[Stored data entries]
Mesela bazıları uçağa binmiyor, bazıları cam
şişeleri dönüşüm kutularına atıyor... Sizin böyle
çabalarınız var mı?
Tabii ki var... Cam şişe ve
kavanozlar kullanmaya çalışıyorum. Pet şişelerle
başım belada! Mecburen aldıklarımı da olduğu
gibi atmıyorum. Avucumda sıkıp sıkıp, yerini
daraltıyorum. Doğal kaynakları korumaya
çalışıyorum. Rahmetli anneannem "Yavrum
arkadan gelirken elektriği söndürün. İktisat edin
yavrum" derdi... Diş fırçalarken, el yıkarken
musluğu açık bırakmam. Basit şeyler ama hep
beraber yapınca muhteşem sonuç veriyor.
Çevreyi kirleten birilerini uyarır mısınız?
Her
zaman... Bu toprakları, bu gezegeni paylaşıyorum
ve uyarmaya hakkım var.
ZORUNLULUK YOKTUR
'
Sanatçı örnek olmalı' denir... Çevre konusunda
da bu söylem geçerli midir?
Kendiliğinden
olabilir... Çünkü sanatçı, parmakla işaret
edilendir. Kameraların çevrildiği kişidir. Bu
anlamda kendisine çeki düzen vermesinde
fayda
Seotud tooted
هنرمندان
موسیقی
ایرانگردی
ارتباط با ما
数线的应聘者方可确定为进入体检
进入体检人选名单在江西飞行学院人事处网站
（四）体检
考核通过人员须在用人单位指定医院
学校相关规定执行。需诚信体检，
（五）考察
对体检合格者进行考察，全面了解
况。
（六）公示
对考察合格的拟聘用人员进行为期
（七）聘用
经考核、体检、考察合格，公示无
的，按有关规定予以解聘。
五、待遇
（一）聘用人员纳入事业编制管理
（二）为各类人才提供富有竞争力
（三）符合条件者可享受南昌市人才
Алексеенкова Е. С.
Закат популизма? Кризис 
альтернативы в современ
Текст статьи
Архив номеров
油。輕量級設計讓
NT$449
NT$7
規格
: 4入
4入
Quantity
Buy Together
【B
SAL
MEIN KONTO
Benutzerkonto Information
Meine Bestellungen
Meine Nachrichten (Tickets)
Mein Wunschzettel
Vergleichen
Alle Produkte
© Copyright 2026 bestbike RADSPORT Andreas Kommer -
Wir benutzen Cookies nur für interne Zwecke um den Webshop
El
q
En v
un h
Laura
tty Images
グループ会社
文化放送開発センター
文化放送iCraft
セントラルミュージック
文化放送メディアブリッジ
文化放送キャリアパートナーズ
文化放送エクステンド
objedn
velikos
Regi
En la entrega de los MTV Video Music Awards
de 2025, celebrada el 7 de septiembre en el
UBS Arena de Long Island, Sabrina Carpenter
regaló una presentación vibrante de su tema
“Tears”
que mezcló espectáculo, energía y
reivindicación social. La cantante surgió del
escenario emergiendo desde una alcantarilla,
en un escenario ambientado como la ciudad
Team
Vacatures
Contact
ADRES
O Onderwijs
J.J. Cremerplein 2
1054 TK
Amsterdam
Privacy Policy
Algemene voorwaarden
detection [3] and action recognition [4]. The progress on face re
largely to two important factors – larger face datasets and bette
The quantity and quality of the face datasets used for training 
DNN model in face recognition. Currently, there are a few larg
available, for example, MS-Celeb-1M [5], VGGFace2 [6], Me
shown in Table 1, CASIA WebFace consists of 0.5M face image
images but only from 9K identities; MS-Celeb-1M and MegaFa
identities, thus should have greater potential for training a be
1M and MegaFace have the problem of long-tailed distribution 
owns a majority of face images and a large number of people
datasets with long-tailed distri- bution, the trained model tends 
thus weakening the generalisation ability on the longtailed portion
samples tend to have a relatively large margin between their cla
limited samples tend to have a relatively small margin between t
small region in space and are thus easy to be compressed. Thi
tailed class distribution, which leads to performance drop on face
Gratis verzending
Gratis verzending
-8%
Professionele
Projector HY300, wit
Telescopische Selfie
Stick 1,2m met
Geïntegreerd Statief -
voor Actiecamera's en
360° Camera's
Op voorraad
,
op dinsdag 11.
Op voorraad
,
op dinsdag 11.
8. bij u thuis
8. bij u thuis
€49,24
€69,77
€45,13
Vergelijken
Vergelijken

DESCRIPTION OF THE TASK | Could you filter the entries above for lines holding the string "relatively" and copy them?

WORKED SOLUTION |
samples tend to have a relatively large margin between their cla
limited samples tend to have a relatively small margin between t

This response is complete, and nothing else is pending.